TEXT:
+ + +
Web Tracking Techniques

woopra

Web tracking technologies are used to collect, store and connect user web browsing behavior records. The information gained thereby is of interest to various parties.Major motivations for web tracking are:

    • Advertisement companies
    • Law enforcement and intelligence agencies
    • Usability tests of web applications
    • Web analytics

Web analytics

The web analytics field is concerned with the measurement and interpretation of web site usage data. A variety of information is potentially of interest to web site operators, such as:

    • The number of visitors over time
    • How visitors find out about the web site
    • The effectiveness of marketing campaigns
    • The geographical location of visitors
    • Company identification
    • Technical details

Web analytics software can be self-hosted, but more commonly third-party services, such as Google Analytics, are used. The collected data can usually be presented visually.

Usability Tests

Tracking technology can also be handy for usability evaluations of web applications, to help guide decisions in their design and development process. With JavaScript, it is possible to capture detailed records of user mouse and keyboard input. Thus, the interaction with web sites can be analyzed in detail.

Web Tracking technologies and concepts

A . Clickstream analysis

Clickstream is a recording of the actions performed by a user on a web site. Clickstream analysis deals with the collection and evaluation of this kind of data. Clickstream data to check where visitors enter the web application and then tracks their progress towards a certain predefined goal, such as the subscription to a newsletter or the completion of a purchase. This allows webmasters to see where in the process potential customers are lost. Clickstream data has also been used, for example, to predict whether a user is likely to submit an order on an e-commerce web site  and to evaluate the effectiveness of banner advertising.

B. Client identification

The Hypertext Transfer Protocol (HTTP) is stateless by design , which means that different page requests are independent of each other. However, in today’s web applications, it is often required to identify a user over many subsequent requests. For example, temporary session information has to be stored for online shops, where users add several products to their shopping carts before finally proceeding to the checkout. This is called session handling.

Identification by IP Address: Every computer on the Internet has an Internet Protocol address, which is used to route data towards it. For various reasons, using this address alone to match a request to a user does not work in todays Internet:

        • A single public IP address
        • IP addresses can be faked
        • Dial-up connections change their IP addresses frequently.
        • A single user may have multiple parallel sessions open

HTTP Cookies: HTTP cookies are arbitrary name-value pairs stored in the web browser. Cookies are commonly used for session handling, storage of site preferences, authentication and the identification of clients. Typically the short form “cookies” refers to HTTP cookies, even though similar mechanisms exist which are referred to by the same name.

HTTP cookies without an expiration date are automatically deleted when the browser is closed. However, expiration dates can be many years into the future.

Adobe Flash Local Shared Objects: Adobe Flash is a popular browser plugin which is mainly used for animated and interactive web content. By default, the Flash browser plugin allows servers to store Adobe Flash Local Shared Objects, also called Flash Cookies, which are similar to HTTP cookies and can be used for the same purposes. However, they are managed by the Flash plugin itself and not by the web browser.

Web storage: Web storage is a specification by the World Wide Web Consortium , which addresses storing and accessing big chunks of data and key-value-pairs in a web browser via client-side scripting.
+ + +
DATASET EXCERPT:
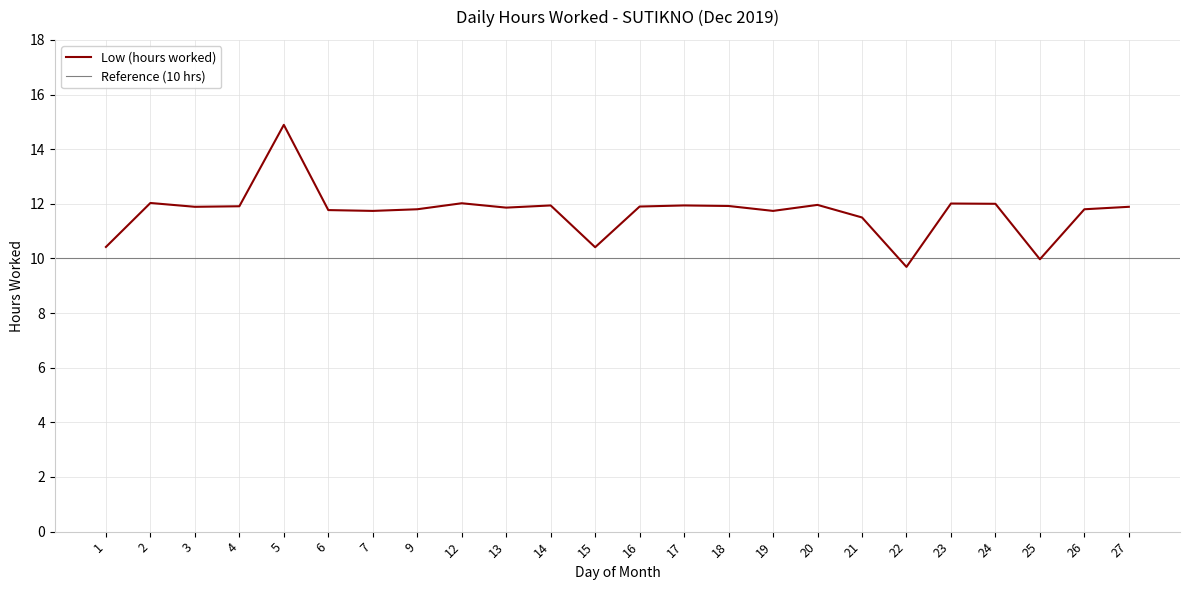

What is the maximum value shown in the chart?

14.9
+ + +
WHAT TO WORK ON: Reproduce verbatim the part of the web tracking text from "A . Clickstream" up to and including "of banner advertising.". The lines above are not needed for this work.

COMPLETED TASK:
A . Clickstream analysis

Clickstream is a recording of the actions performed by a user on a web site. Clickstream analysis deals with the collection and evaluation of this kind of data. Clickstream data to check where visitors enter the web application and then tracks their progress towards a certain predefined goal, such as the subscription to a newsletter or the completion of a purchase. This allows webmasters to see where in the process potential customers are lost. Clickstream data has also been used, for example, to predict whether a user is likely to submit an order on an e-commerce web site  and to evaluate the effectiveness of banner advertising.